Determine which of the following assertions is true:

a) The probability that when throwing twenty dice at least ten of them will have a value of at least four equals one half.

b) The probability that when throwing nineteen dice at least ten of them will have a value of at least four equals one half.

Justify your reasoning. Can you determine the answer without a probability calculation?

• #### Solution

Even without a probability calculation, we can observe that if the number of dice $$n$$ is odd, we can pair the elementary events as follows: On all dice we replace the value rolled $$i$$ with $$7-i$$ (or, if values on opposite sides of the dice add to 7, we can turn all dice over so the value on the underside comes to the top).

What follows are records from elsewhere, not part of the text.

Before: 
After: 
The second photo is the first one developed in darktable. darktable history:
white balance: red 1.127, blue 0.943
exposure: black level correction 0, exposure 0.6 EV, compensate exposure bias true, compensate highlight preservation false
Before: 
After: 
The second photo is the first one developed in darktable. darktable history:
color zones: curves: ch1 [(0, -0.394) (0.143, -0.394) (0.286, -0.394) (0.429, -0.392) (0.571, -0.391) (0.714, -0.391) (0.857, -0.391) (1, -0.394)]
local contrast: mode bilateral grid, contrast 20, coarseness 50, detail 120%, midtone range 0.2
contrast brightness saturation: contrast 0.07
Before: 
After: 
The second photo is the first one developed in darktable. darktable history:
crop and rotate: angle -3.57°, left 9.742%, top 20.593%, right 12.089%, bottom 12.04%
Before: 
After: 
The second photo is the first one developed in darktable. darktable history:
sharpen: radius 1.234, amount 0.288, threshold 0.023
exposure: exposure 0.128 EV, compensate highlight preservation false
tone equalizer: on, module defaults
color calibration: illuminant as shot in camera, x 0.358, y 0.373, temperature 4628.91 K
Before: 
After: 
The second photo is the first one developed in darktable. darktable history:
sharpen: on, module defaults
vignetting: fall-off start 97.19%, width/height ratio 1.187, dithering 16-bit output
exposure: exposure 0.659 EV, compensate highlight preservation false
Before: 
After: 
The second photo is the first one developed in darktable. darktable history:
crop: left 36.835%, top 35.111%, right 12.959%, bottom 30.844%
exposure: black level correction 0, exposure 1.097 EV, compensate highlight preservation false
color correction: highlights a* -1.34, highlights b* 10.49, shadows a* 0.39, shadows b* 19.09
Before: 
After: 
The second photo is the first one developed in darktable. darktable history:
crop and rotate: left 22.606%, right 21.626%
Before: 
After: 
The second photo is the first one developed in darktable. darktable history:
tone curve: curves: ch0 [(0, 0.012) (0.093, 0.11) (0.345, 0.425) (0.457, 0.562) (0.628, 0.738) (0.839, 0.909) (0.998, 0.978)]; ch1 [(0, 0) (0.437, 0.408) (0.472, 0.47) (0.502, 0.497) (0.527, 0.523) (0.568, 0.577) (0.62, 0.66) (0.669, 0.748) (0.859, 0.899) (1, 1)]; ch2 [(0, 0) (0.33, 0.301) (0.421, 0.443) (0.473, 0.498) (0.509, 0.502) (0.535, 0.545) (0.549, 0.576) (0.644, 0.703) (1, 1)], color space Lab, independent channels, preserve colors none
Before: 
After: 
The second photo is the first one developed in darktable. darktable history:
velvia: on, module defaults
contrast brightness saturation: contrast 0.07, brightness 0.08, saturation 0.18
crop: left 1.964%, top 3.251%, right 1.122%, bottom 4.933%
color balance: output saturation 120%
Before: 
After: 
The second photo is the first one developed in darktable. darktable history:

This pairing gives us a bijection between the set of events $$A$$, containing the throws when at least ten of the dice have an above-average value, and $$B$$, where at most nine dice have an above-average value.

Because the elementary events have identical probabilities and the sets $$A$$ and $$B$$ have the same size, the second assertion is true.

In the first case, where the number is even, some cases would remain unpaired, i.e. those in which exactly 10 dice have an above-average value. The probability will exceed $$\frac12$$ by half the number of such cases, i.e. by $$\frac{\frac12 \binom{20}{10}}{2^{20}}$$.

By calculating we can determine that the probability in the first case comes out to $$\frac{616\,666}{1\,048\,576}$$.